The system provides a deterministic environment in which additional components may be integrated as appropriate. The framework includes mechanisms for threads and tasks, comms stacks (including but not limited to RPC), resource management and asynchronous event notification. The use of these components allows applications to be constructed which run over multiple clients and serves and enable servers to themselves be clients of other servers. In particular, the system provides an integrated framework for distributed applications in a real time environment. Tasks and threads provide abstractions to simplify the programmers handling of concurrency whilst giving fine grained control of resource usage. The programmer has the flexibility to define maximum and minimum resource availability for fine-grained activities. LMP is a particular protocol stack which is suited to a range of tasks from journalling with an asymmetric flow of data but efficient retransmission characteristics, through to RPC systems such as the heartbeat protocol. Resource Management is an integrated way of enabling efficient coexistence of multiple resource types within a common model suitable for real-time application development. The model enables aeterminism, prioritisation and deadline scheduling for such resource utilisations Asynchronous event notification is a model for event handling which fits in with the environments above enabling applications programmers to handle them in a fully integrated manner.

This preserves the deterministic characteristic in the presence of external systems.

Claims

CLAIMS:

1. A communications network, including a plurality of switch elements, a controller for the switch elements, and a system manager, wherein the controller comprises a main computer system and a reserve computer system, there being means for switching from the main computer system to the reserve computer system in the event of failure of the main computer system, wherein the main computer system has means for communicating state changes in the form of a message stream to the reserve computer system whereby to update the reserve system with the current network state, and wherein the main computer system is arranged to provide status information to the reserve computer system at regular intervals whereby to detect an in-service failure of the main computer system.

2. A communications network providing client access to a plurality of servers, the network including a plurality of capsules each containing client and server objects and each incorporating a nucleus supporting a plurality of client/server interfaces, wherein each said nucleus includes means for pooling tasks, means for providing threads and for assigning those threads to respective tasks, and means for binding an assigned thread to its respective task during the execution of that task.

3. A communications network as claimed in claim 1, and incorporating means for asynchronous notification of system events.

4. A communications network substantially as described herein with reference to and as shown in the accompanying drawings.
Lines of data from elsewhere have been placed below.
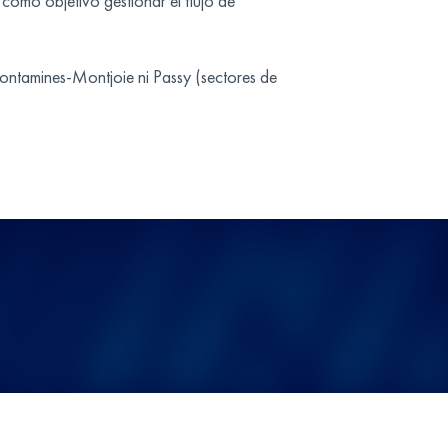
como objetivo gestionar el flujo de
Contamines-Montjoie ni Passy (sectores de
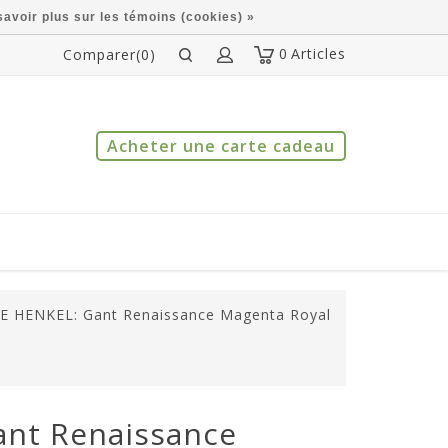
savoir plus sur les témoins (cookies) »
0
Articles
Comparer(0)
Acheter une carte cadeau
E HENKEL: Gant Renaissance Magenta Royal
nt Renaissance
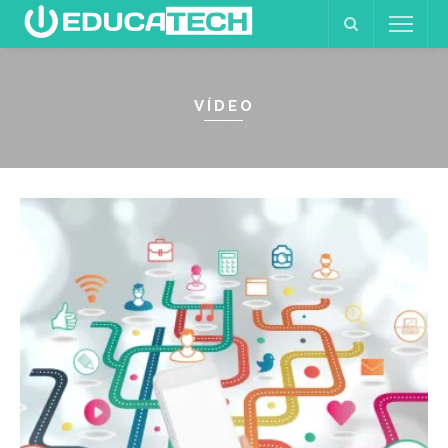
VÍDEO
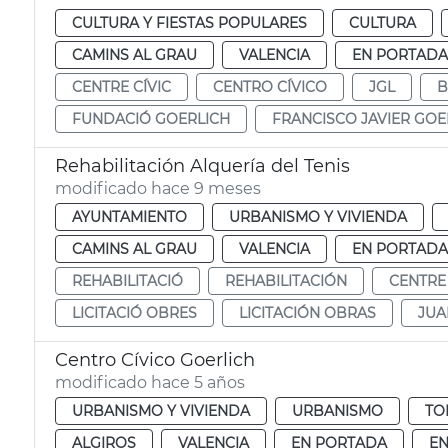
CULTURA Y FIESTAS POPULARES
CULTURA
CAMINS AL GRAU
VALENCIA
EN PORTADA
CENTRE CÍVIC
CENTRO CÍVICO
JGL
B
FUNDACIÓ GOERLICH
FRANCISCO JAVIER GOE
Rehabilitación Alquería del Tenis
modificado hace 9 meses
AYUNTAMIENTO
URBANISMO Y VIVIENDA
CAMINS AL GRAU
VALENCIA
EN PORTADA
REHABILITACIÓ
REHABILITACIÓN
CENTRE 
LICITACIÓ OBRES
LICITACIÓN OBRAS
JUA
Centro Cívico Goerlich
modificado hace 5 años
URBANISMO Y VIVIENDA
URBANISMO
TO
ALGIROS
VALENCIA
EN PORTADA
EN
5. A method of controlling a telecommunications network including a plurality of switch elements, a controller for the switch elements, and a system manager, wherein the controller comprises a main computer system and a reserve computer system, the method including communicating state changes in the main computer system to the reserve computer system whereby to update the reserve system with the current network state, providing status information from the main computer system to the reserve computer system at regular intervals whereby to detect in service failure of the main computer system, and substituting the main computer system with the reserve computer system in the event of a detected failure of the main system.

6. A method of controlling a telecommunications network substantially as described herein with reference to and as shown in the accompanying drawings.